→ **WORK TO COMPLETE**:
Scan the lines below for the string "Park". Reply with how many match, and no other words.

[Collected data]
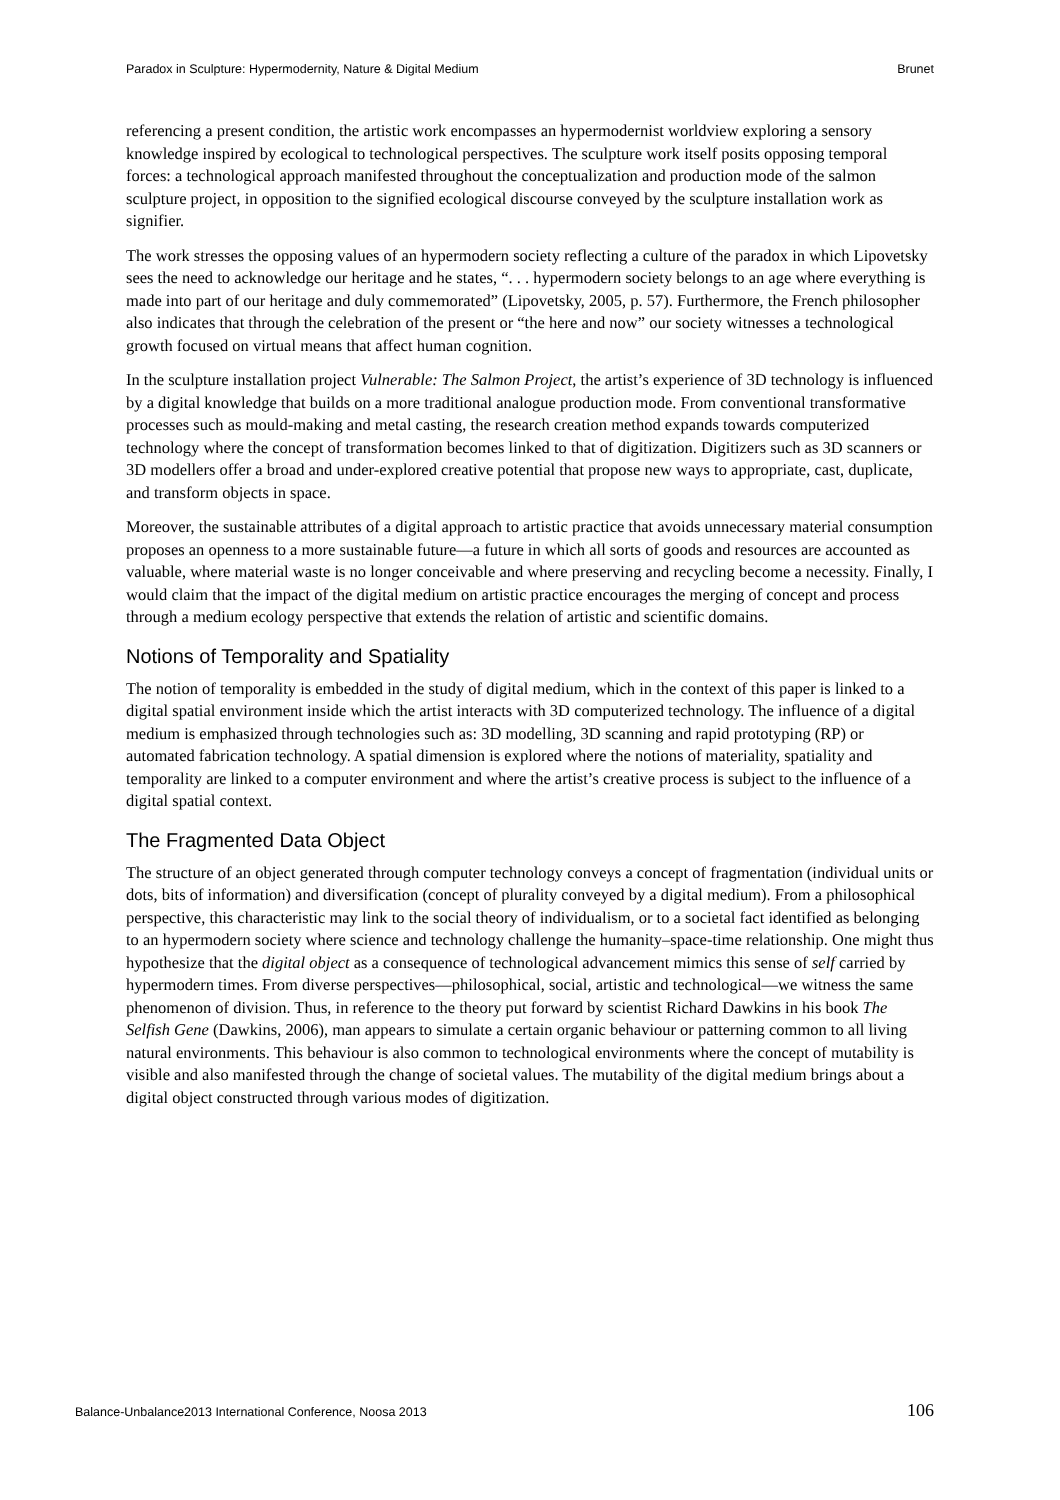Paradox in Sculpture: Hypermodernity, Nature & Digital Medium Brunet
referencing a present condition, the artistic work encompasses an hypermodernist worldview exploring a sensory knowledge inspired by ecological to technological perspectives. The sculpture work itself posits opposing temporal forces: a technological approach manifested throughout the conceptualization and production mode of the salmon sculpture project, in opposition to the signified ecological discourse conveyed by the sculpture installation work as signifier.
The work stresses the opposing values of an hypermodern society reflecting a culture of the paradox in which Lipovetsky sees the need to acknowledge our heritage and he states, “. . . hypermodern society belongs to an age where everything is made into part of our heritage and duly commemorated” (Lipovetsky, 2005, p. 57). Furthermore, the French philosopher also indicates that through the celebration of the present or “the here and now” our society witnesses a technological growth focused on virtual means that affect human cognition.
In the sculpture installation project Vulnerable: The Salmon Project, the artist’s experience of 3D technology is influenced by a digital knowledge that builds on a more traditional analogue production mode. From conventional transformative processes such as mould-making and metal casting, the research creation method expands towards computerized technology where the concept of transformation becomes linked to that of digitization. Digitizers such as 3D scanners or 3D modellers offer a broad and under-explored creative potential that propose new ways to appropriate, cast, duplicate, and transform objects in space.
Moreover, the sustainable attributes of a digital approach to artistic practice that avoids unnecessary material consumption proposes an openness to a more sustainable future—a future in which all sorts of goods and resources are accounted as valuable, where material waste is no longer conceivable and where preserving and recycling become a necessity. Finally, I would claim that the impact of the digital medium on artistic practice encourages the merging of concept and process through a medium ecology perspective that extends the relation of artistic and scientific domains.
Notions of Temporality and Spatiality
The notion of temporality is embedded in the study of digital medium, which in the context of this paper is linked to a digital spatial environment inside which the artist interacts with 3D computerized technology. The influence of a digital medium is emphasized through technologies such as: 3D modelling, 3D scanning and rapid prototyping (RP) or automated fabrication technology. A spatial dimension is explored where the notions of materiality, spatiality and temporality are linked to a computer environment and where the artist’s creative process is subject to the influence of a digital spatial context.
The Fragmented Data Object
The structure of an object generated through computer technology conveys a concept of fragmentation (individual units or dots, bits of information) and diversification (concept of plurality conveyed by a digital medium). From a philosophical perspective, this characteristic may link to the social theory of individualism, or to a societal fact identified as belonging to an hypermodern society where science and technology challenge the humanity–space-time relationship. One might thus hypothesize that the digital object as a consequence of technological advancement mimics this sense of self carried by hypermodern times. From diverse perspectives—philosophical, social, artistic and technological—we witness the same phenomenon of division. Thus, in reference to the theory put forward by scientist Richard Dawkins in his book The Selfish Gene (Dawkins, 2006), man appears to simulate a certain organic behaviour or patterning common to all living natural environments. This behaviour is also common to technological environments where the concept of mutability is visible and also manifested through the change of societal values. The mutability of the digital medium brings about a digital object constructed through various modes of digitization.
Balance-Unbalance2013 International Conference, Noosa 2013 106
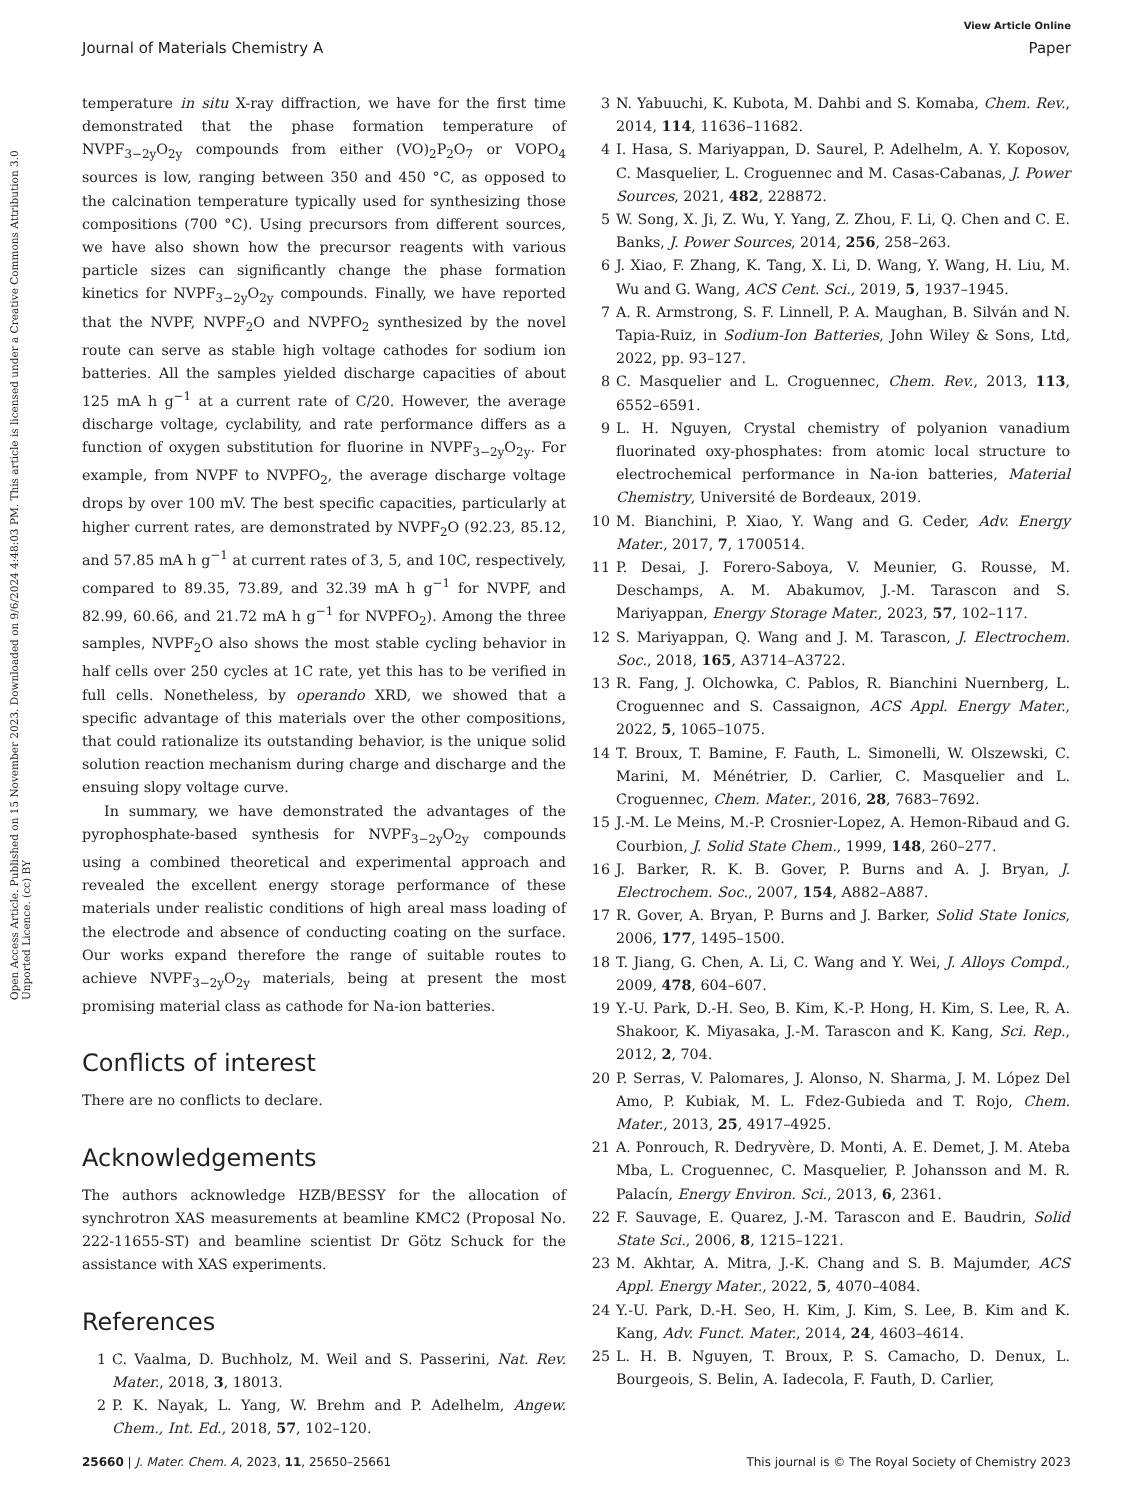View Article Online
Journal of Materials Chemistry A Paper
Open Access Article. Published on 15 November 2023. Downloaded on 9/6/2024 4:48:03 PM. This article is licensed under a Creative Commons Attribution 3.0 Unported Licence. (cc) BY
temperature in situ X-ray diffraction, we have for the first time demonstrated that the phase formation temperature of NVPF<sub>3−2y</sub>O<sub>2y</sub> compounds from either (VO)<sub>2</sub>P<sub>2</sub>O<sub>7</sub> or VOPO<sub>4</sub> sources is low, ranging between 350 and 450 °C, as opposed to the calcination temperature typically used for synthesizing those compositions (700 °C). Using precursors from different sources, we have also shown how the precursor reagents with various particle sizes can significantly change the phase formation kinetics for NVPF<sub>3−2y</sub>O<sub>2y</sub> compounds. Finally, we have reported that the NVPF, NVPF<sub>2</sub>O and NVPFO<sub>2</sub> synthesized by the novel route can serve as stable high voltage cathodes for sodium ion batteries. All the samples yielded discharge capacities of about 125 mA h g<sup>−1</sup> at a current rate of C/20. However, the average discharge voltage, cyclability, and rate performance differs as a function of oxygen substitution for fluorine in NVPF<sub>3−2y</sub>O<sub>2y</sub>. For example, from NVPF to NVPFO<sub>2</sub>, the average discharge voltage drops by over 100 mV. The best specific capacities, particularly at higher current rates, are demonstrated by NVPF<sub>2</sub>O (92.23, 85.12, and 57.85 mA h g<sup>−1</sup> at current rates of 3, 5, and 10C, respectively, compared to 89.35, 73.89, and 32.39 mA h g<sup>−1</sup> for NVPF, and 82.99, 60.66, and 21.72 mA h g<sup>−1</sup> for NVPFO<sub>2</sub>). Among the three samples, NVPF<sub>2</sub>O also shows the most stable cycling behavior in half cells over 250 cycles at 1C rate, yet this has to be verified in full cells. Nonetheless, by operando XRD, we showed that a specific advantage of this materials over the other compositions, that could rationalize its outstanding behavior, is the unique solid solution reaction mechanism during charge and discharge and the ensuing slopy voltage curve.
In summary, we have demonstrated the advantages of the pyrophosphate-based synthesis for NVPF<sub>3−2y</sub>O<sub>2y</sub> compounds using a combined theoretical and experimental approach and revealed the excellent energy storage performance of these materials under realistic conditions of high areal mass loading of the electrode and absence of conducting coating on the surface. Our works expand therefore the range of suitable routes to achieve NVPF<sub>3−2y</sub>O<sub>2y</sub> materials, being at present the most promising material class as cathode for Na-ion batteries.
Conflicts of interest
There are no conflicts to declare.
Acknowledgements
The authors acknowledge HZB/BESSY for the allocation of synchrotron XAS measurements at beamline KMC2 (Proposal No. 222-11655-ST) and beamline scientist Dr Götz Schuck for the assistance with XAS experiments.
References
1 C. Vaalma, D. Buchholz, M. Weil and S. Passerini, Nat. Rev. Mater., 2018, 3, 18013.
2 P. K. Nayak, L. Yang, W. Brehm and P. Adelhelm, Angew. Chem., Int. Ed., 2018, 57, 102–120.
3 N. Yabuuchi, K. Kubota, M. Dahbi and S. Komaba, Chem. Rev., 2014, 114, 11636–11682.
4 I. Hasa, S. Mariyappan, D. Saurel, P. Adelhelm, A. Y. Koposov, C. Masquelier, L. Croguennec and M. Casas-Cabanas, J. Power Sources, 2021, 482, 228872.
5 W. Song, X. Ji, Z. Wu, Y. Yang, Z. Zhou, F. Li, Q. Chen and C. E. Banks, J. Power Sources, 2014, 256, 258–263.
6 J. Xiao, F. Zhang, K. Tang, X. Li, D. Wang, Y. Wang, H. Liu, M. Wu and G. Wang, ACS Cent. Sci., 2019, 5, 1937–1945.
7 A. R. Armstrong, S. F. Linnell, P. A. Maughan, B. Silván and N. Tapia-Ruiz, in Sodium-Ion Batteries, John Wiley & Sons, Ltd, 2022, pp. 93–127.
8 C. Masquelier and L. Croguennec, Chem. Rev., 2013, 113, 6552–6591.
9 L. H. Nguyen, Crystal chemistry of polyanion vanadium fluorinated oxy-phosphates: from atomic local structure to electrochemical performance in Na-ion batteries, Material Chemistry, Université de Bordeaux, 2019.
10 M. Bianchini, P. Xiao, Y. Wang and G. Ceder, Adv. Energy Mater., 2017, 7, 1700514.
11 P. Desai, J. Forero-Saboya, V. Meunier, G. Rousse, M. Deschamps, A. M. Abakumov, J.-M. Tarascon and S. Mariyappan, Energy Storage Mater., 2023, 57, 102–117.
12 S. Mariyappan, Q. Wang and J. M. Tarascon, J. Electrochem. Soc., 2018, 165, A3714–A3722.
13 R. Fang, J. Olchowka, C. Pablos, R. Bianchini Nuernberg, L. Croguennec and S. Cassaignon, ACS Appl. Energy Mater., 2022, 5, 1065–1075.
14 T. Broux, T. Bamine, F. Fauth, L. Simonelli, W. Olszewski, C. Marini, M. Ménétrier, D. Carlier, C. Masquelier and L. Croguennec, Chem. Mater., 2016, 28, 7683–7692.
15 J.-M. Le Meins, M.-P. Crosnier-Lopez, A. Hemon-Ribaud and G. Courbion, J. Solid State Chem., 1999, 148, 260–277.
16 J. Barker, R. K. B. Gover, P. Burns and A. J. Bryan, J. Electrochem. Soc., 2007, 154, A882–A887.
17 R. Gover, A. Bryan, P. Burns and J. Barker, Solid State Ionics, 2006, 177, 1495–1500.
18 T. Jiang, G. Chen, A. Li, C. Wang and Y. Wei, J. Alloys Compd., 2009, 478, 604–607.
19 Y.-U. Park, D.-H. Seo, B. Kim, K.-P. Hong, H. Kim, S. Lee, R. A. Shakoor, K. Miyasaka, J.-M. Tarascon and K. Kang, Sci. Rep., 2012, 2, 704.
20 P. Serras, V. Palomares, J. Alonso, N. Sharma, J. M. López Del Amo, P. Kubiak, M. L. Fdez-Gubieda and T. Rojo, Chem. Mater., 2013, 25, 4917–4925.
21 A. Ponrouch, R. Dedryvère, D. Monti, A. E. Demet, J. M. Ateba Mba, L. Croguennec, C. Masquelier, P. Johansson and M. R. Palacín, Energy Environ. Sci., 2013, 6, 2361.
22 F. Sauvage, E. Quarez, J.-M. Tarascon and E. Baudrin, Solid State Sci., 2006, 8, 1215–1221.
23 M. Akhtar, A. Mitra, J.-K. Chang and S. B. Majumder, ACS Appl. Energy Mater., 2022, 5, 4070–4084.
24 Y.-U. Park, D.-H. Seo, H. Kim, J. Kim, S. Lee, B. Kim and K. Kang, Adv. Funct. Mater., 2014, 24, 4603–4614.
25 L. H. B. Nguyen, T. Broux, P. S. Camacho, D. Denux, L. Bourgeois, S. Belin, A. Iadecola, F. Fauth, D. Carlier,
25660 | J. Mater. Chem. A, 2023, 11, 25650–25661 This journal is © The Royal Society of Chemistry 2023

→ **ANSWER SPACE**:
2